As many companies want to terminate their contractual relationships with Russian entities as to show their support and to act in a responsible way, the force majeure clause seldomly gives – at least an immediate- right to terminate a contract. It merely gives right to postpone your obligations and then possibly later on, if the situation continues, the right to terminate the contract. Also, if the war situation (and/or the sanctions) does not affect your actual contractual responsibilities, there is no force majeure situation at all. In situations where companies cannot rely on the force majeure clause or don´t have a trade sanctions clause and want to terminate the contract sooner than could be according to the terms of the contract, it might be possible to refer to the company´s supplier´s code of conduct or a similar code of conducts if you have taken them as a part of your agreements.
Codes of conduct are a set of rules and recommendations that can be adopted by companies, organizations, private groups, etc.
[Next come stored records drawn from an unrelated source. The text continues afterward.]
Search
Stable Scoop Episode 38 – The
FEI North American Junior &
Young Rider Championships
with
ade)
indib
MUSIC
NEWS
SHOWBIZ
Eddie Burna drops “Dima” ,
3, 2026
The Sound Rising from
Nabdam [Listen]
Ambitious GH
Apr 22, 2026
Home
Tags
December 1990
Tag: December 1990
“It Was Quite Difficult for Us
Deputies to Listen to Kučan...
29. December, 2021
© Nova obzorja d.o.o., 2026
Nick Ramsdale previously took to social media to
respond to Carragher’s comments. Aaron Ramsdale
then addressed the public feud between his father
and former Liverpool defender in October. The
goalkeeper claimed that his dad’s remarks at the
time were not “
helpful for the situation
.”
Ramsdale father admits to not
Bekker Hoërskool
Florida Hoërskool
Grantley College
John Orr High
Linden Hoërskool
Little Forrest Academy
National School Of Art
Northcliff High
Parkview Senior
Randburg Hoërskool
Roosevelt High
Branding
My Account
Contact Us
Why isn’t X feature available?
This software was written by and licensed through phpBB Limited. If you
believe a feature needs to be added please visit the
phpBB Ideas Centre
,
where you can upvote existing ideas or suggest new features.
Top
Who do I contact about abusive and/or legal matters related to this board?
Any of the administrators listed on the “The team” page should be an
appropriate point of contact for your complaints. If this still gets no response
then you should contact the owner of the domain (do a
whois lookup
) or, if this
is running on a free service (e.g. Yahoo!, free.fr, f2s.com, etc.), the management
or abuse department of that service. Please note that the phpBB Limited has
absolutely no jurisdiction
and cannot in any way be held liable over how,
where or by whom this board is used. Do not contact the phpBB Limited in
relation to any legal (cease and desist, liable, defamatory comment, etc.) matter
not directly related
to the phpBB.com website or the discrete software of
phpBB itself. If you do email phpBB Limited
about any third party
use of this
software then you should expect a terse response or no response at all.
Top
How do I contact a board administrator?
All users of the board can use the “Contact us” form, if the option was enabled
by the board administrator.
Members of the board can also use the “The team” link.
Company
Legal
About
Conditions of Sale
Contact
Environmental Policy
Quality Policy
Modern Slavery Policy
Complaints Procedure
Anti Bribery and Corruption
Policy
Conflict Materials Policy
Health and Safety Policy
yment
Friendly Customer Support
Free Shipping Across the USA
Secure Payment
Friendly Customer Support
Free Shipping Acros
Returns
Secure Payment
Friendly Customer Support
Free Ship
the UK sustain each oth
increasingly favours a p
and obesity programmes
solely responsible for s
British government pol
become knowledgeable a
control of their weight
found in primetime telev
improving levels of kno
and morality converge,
Their purpose is to guide the behavior of their members by establishing ideals and values, describing what is considered moral, ethical, and honorable, offering recommendations and support in the face of sensitive situations, and providing channels for communicating abuse. Their aim is to deter corruption and contribute to a more ethical environment.
A supplier code of conduct not only helps to protect a company’s brand image in the event of an incident at a supplier’s site but also can give a reason to terminate a contract when the continuing of an agreement relationship can be seen unethical. A supplier code of conduct is very important if your company sources materials and products from countries where environmental, labor laws and/or human rights are either lacking or underenforced. Sometimes you, as a business partner, can guide your business partner to work in a more ethical way even when the laws in that country do not require that.